After many early organizational meeting with other educators in the District, McNamara secured a $150,000 grant from the Ford Foundation to support pilot activities in the District of Columbia. Following the success RIF had in Washington, the Ford Foundation increased RIF's grant to $285,000 in August 1968, enabling RIF to launch ten model programs across the country. From these early beginnings, RIF evolved into a national motivating force for literacy. At the time of McNamara's death in 1981, RIF had provided "more than 3 million poor children with 37 million books."

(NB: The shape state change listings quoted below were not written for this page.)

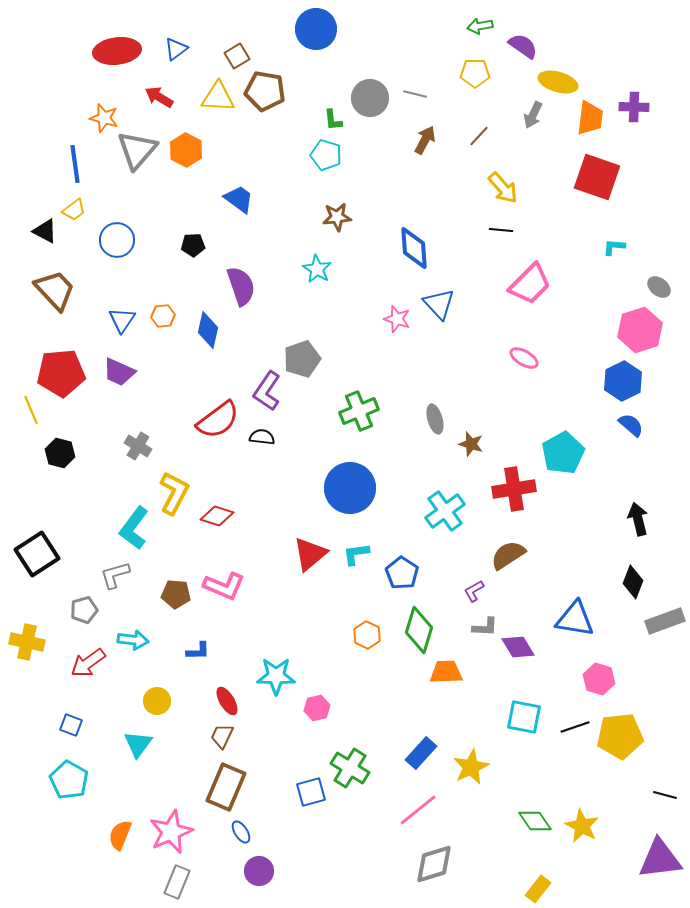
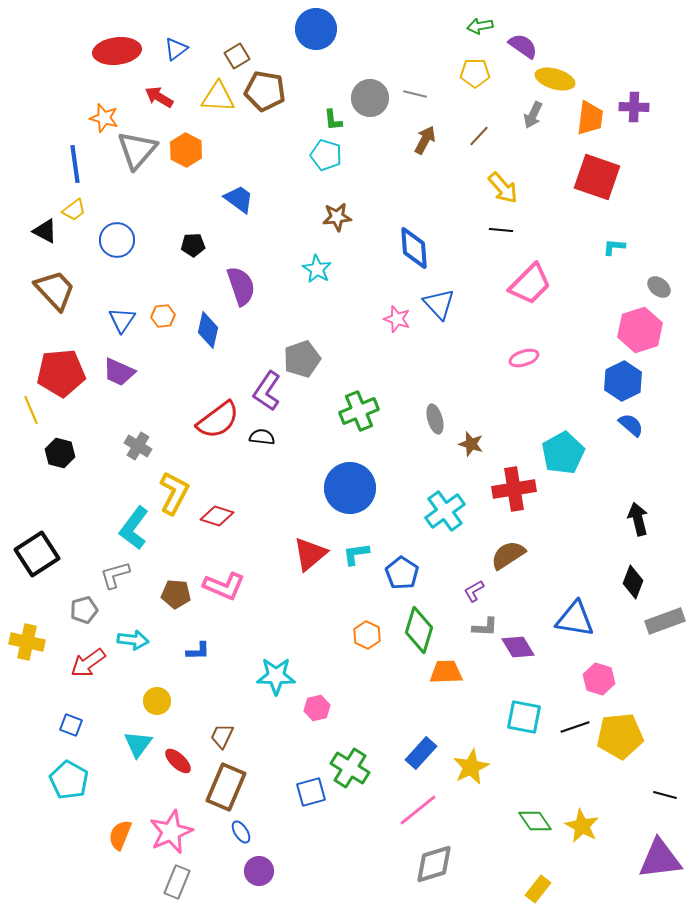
yellow ellipse at (558, 82): moved 3 px left, 3 px up
pink ellipse at (524, 358): rotated 48 degrees counterclockwise
red ellipse at (227, 701): moved 49 px left, 60 px down; rotated 16 degrees counterclockwise
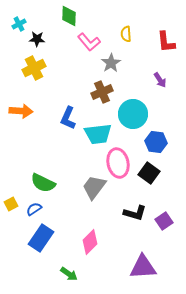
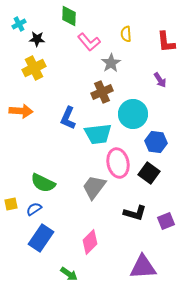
yellow square: rotated 16 degrees clockwise
purple square: moved 2 px right; rotated 12 degrees clockwise
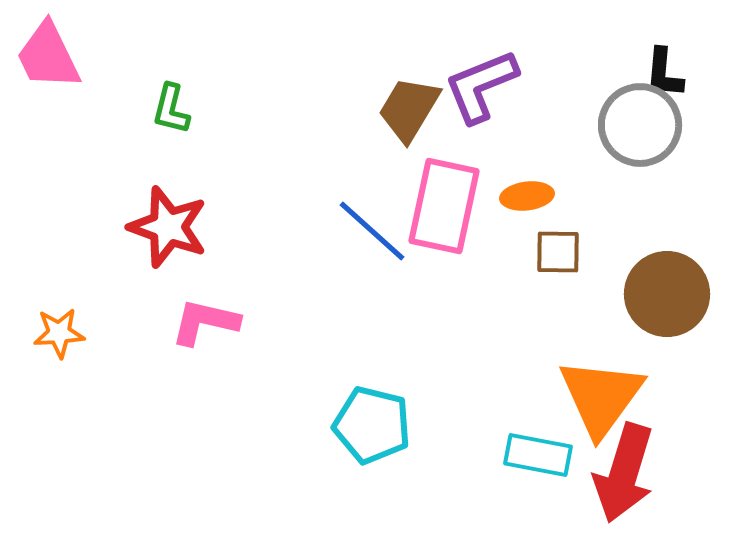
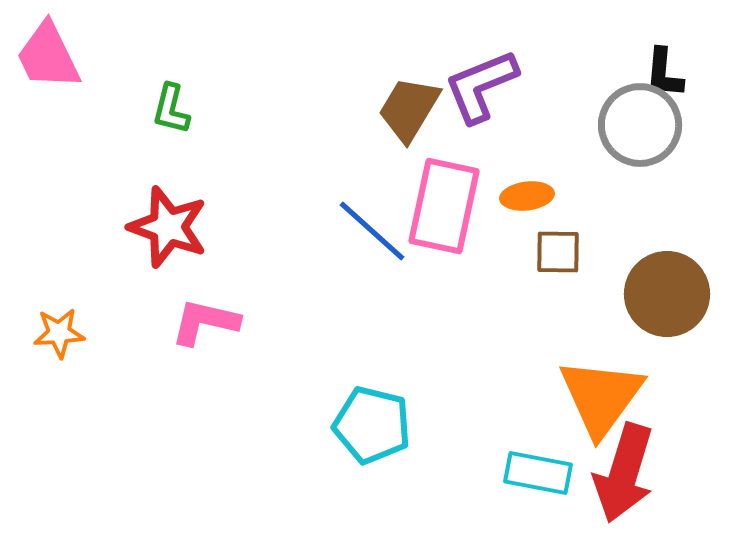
cyan rectangle: moved 18 px down
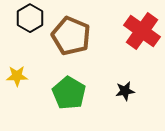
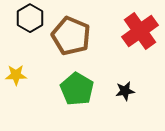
red cross: moved 2 px left; rotated 18 degrees clockwise
yellow star: moved 1 px left, 1 px up
green pentagon: moved 8 px right, 4 px up
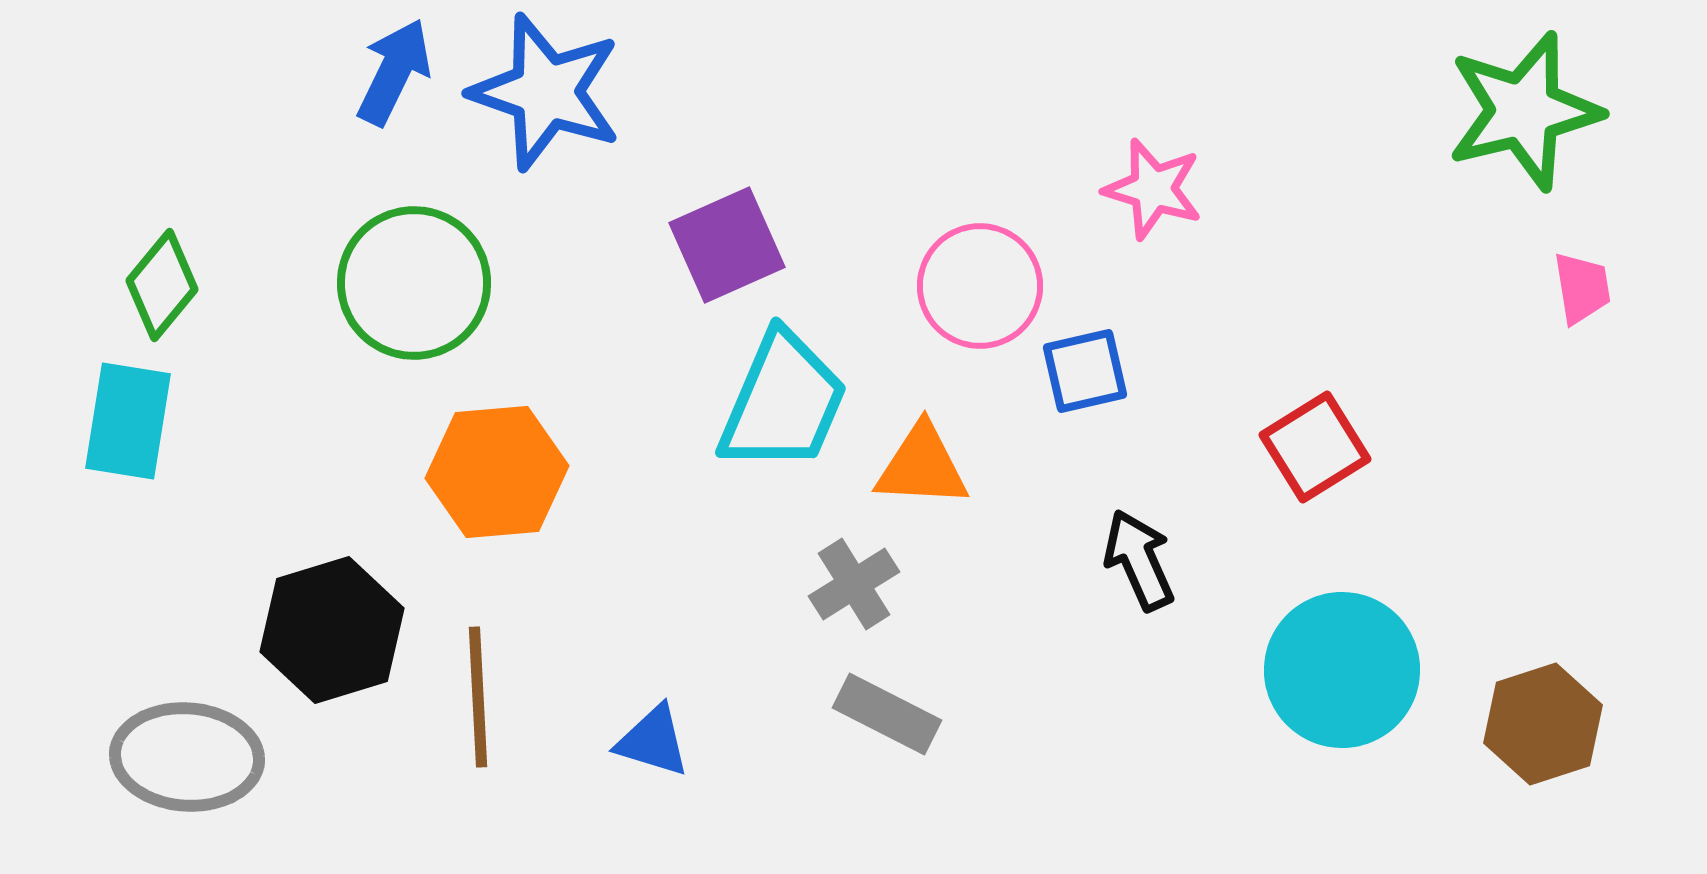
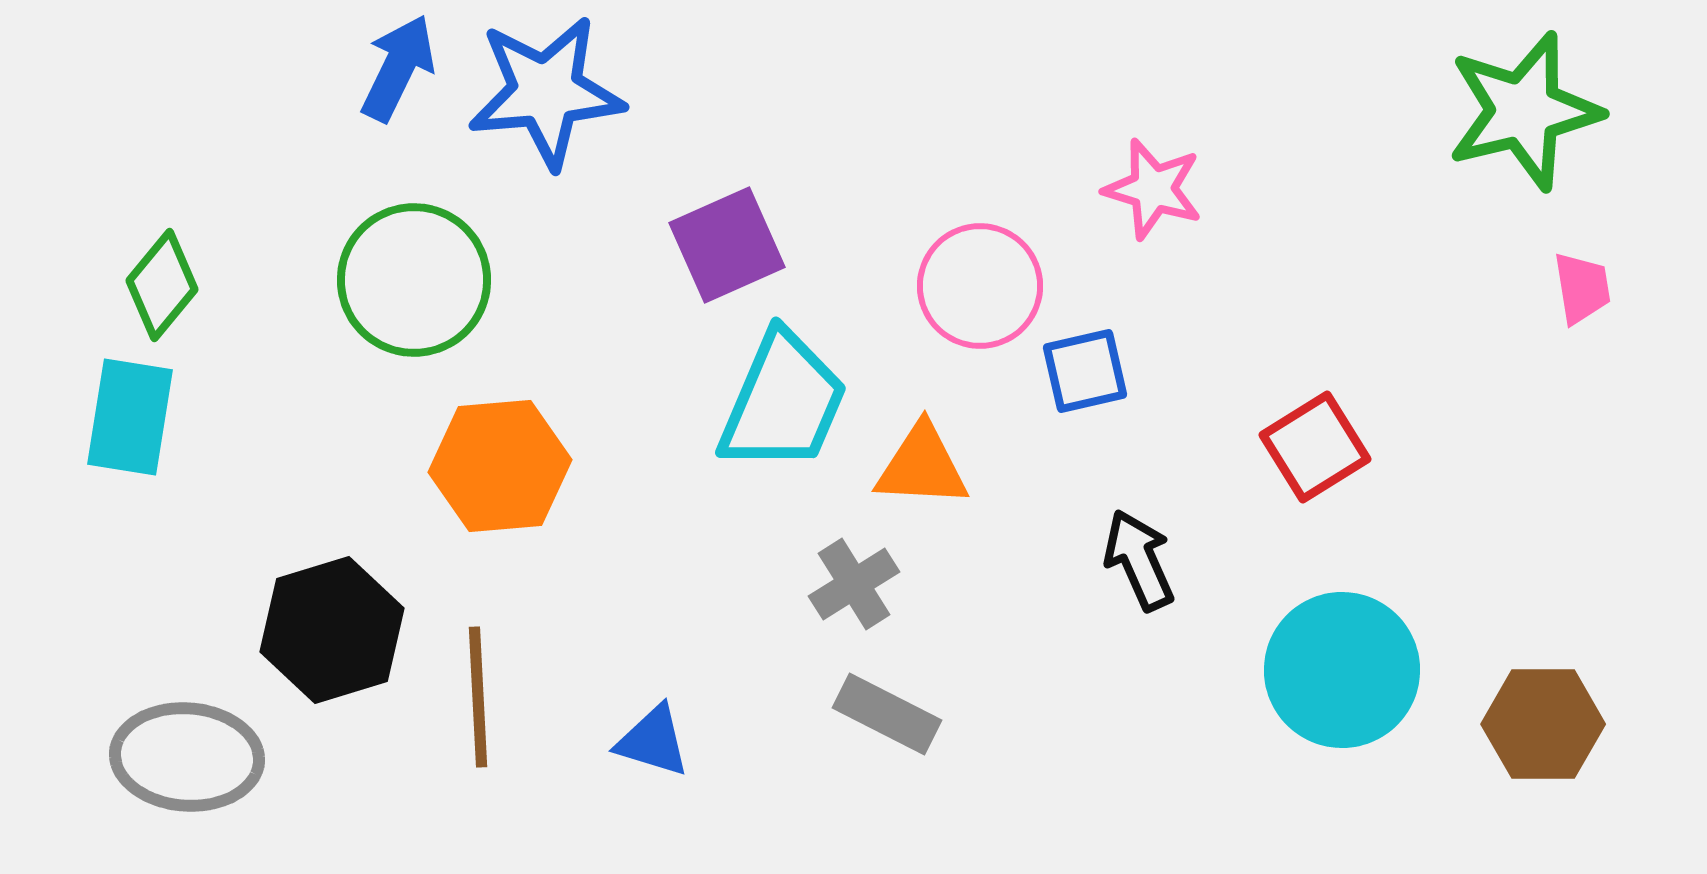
blue arrow: moved 4 px right, 4 px up
blue star: rotated 24 degrees counterclockwise
green circle: moved 3 px up
cyan rectangle: moved 2 px right, 4 px up
orange hexagon: moved 3 px right, 6 px up
brown hexagon: rotated 18 degrees clockwise
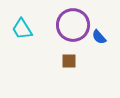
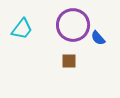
cyan trapezoid: rotated 110 degrees counterclockwise
blue semicircle: moved 1 px left, 1 px down
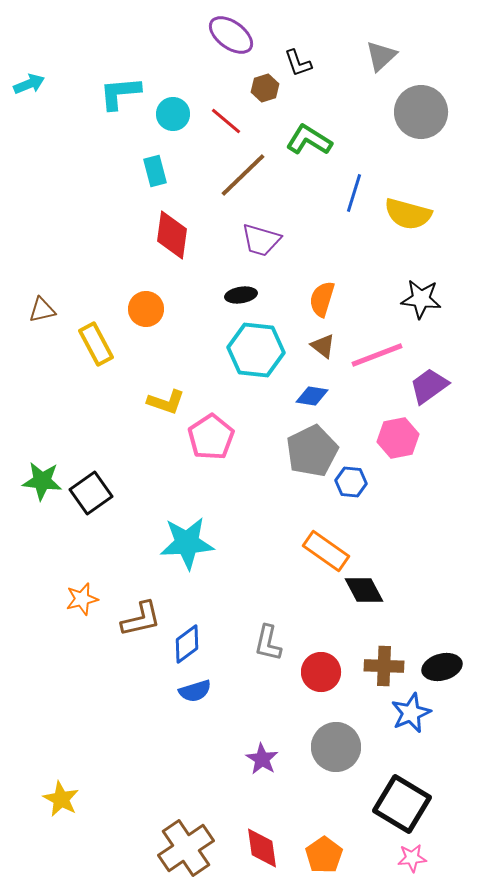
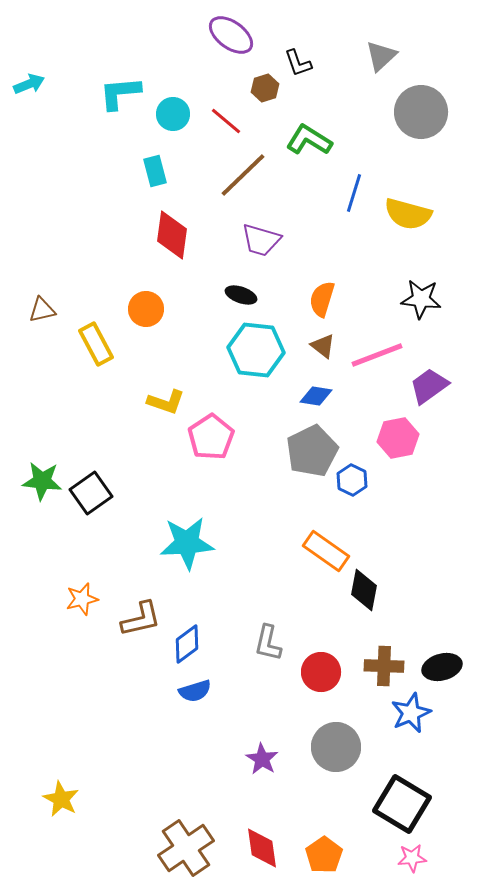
black ellipse at (241, 295): rotated 28 degrees clockwise
blue diamond at (312, 396): moved 4 px right
blue hexagon at (351, 482): moved 1 px right, 2 px up; rotated 20 degrees clockwise
black diamond at (364, 590): rotated 39 degrees clockwise
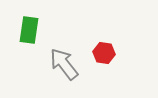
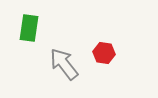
green rectangle: moved 2 px up
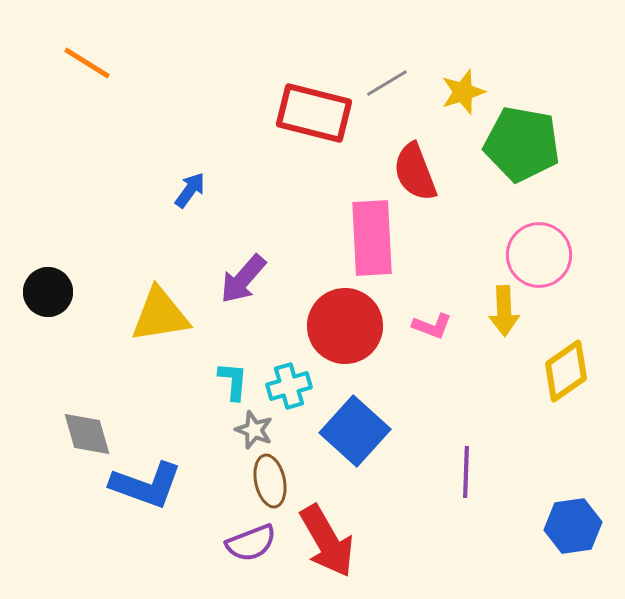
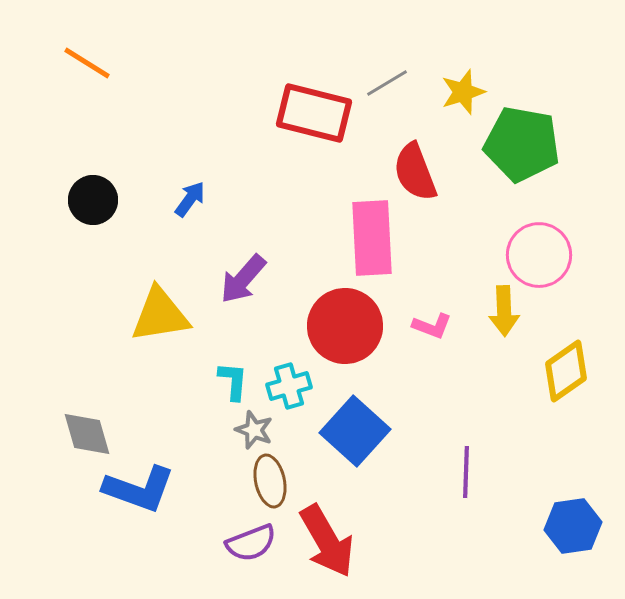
blue arrow: moved 9 px down
black circle: moved 45 px right, 92 px up
blue L-shape: moved 7 px left, 4 px down
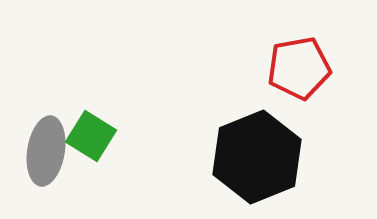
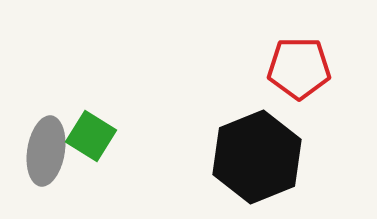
red pentagon: rotated 10 degrees clockwise
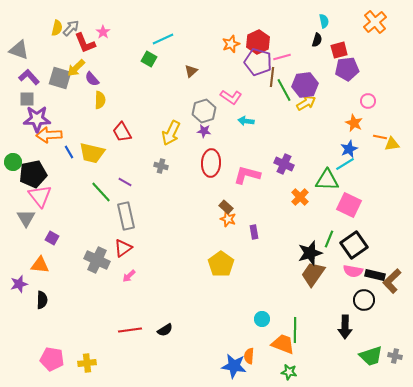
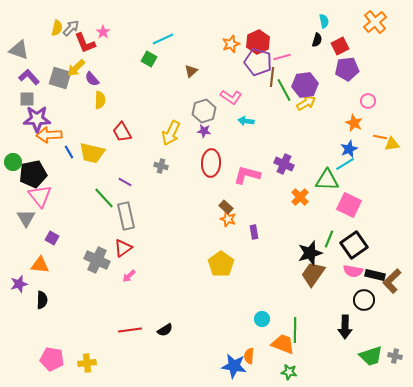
red square at (339, 50): moved 1 px right, 4 px up; rotated 12 degrees counterclockwise
green line at (101, 192): moved 3 px right, 6 px down
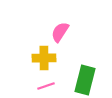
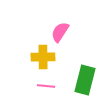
yellow cross: moved 1 px left, 1 px up
pink line: rotated 24 degrees clockwise
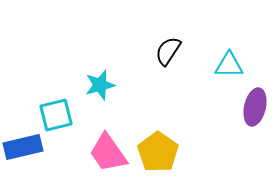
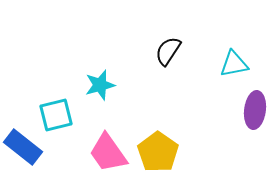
cyan triangle: moved 5 px right, 1 px up; rotated 12 degrees counterclockwise
purple ellipse: moved 3 px down; rotated 6 degrees counterclockwise
blue rectangle: rotated 51 degrees clockwise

Today, through its contract with the U.S. Department of Education and with private funds, RIF provides 16 million free books for children to choose and keep each year. RIF programs operate in all 50 states, the District of Columbia, Puerto Rico, the U.S. Virgin Islands, and Guam. RIF is also affiliated with programs in Argentina and the United Kingdom. It achieves high visibility through public service announcements on children's television programs.

===Margaret McNamara Education Grants===
The Margaret McNamara Memorial Fund was established in 1981 to honor Margaret McNamara and her commitment to the well-being of women and children in developing countries. Grants are provided annually to support the university education of women from developing countries who are committed to improving the lives of women and children. Grant recipients study in diverse fields.

The volunteer non-profit organization was rebranded as Margaret McNamara Education Grants in 2015.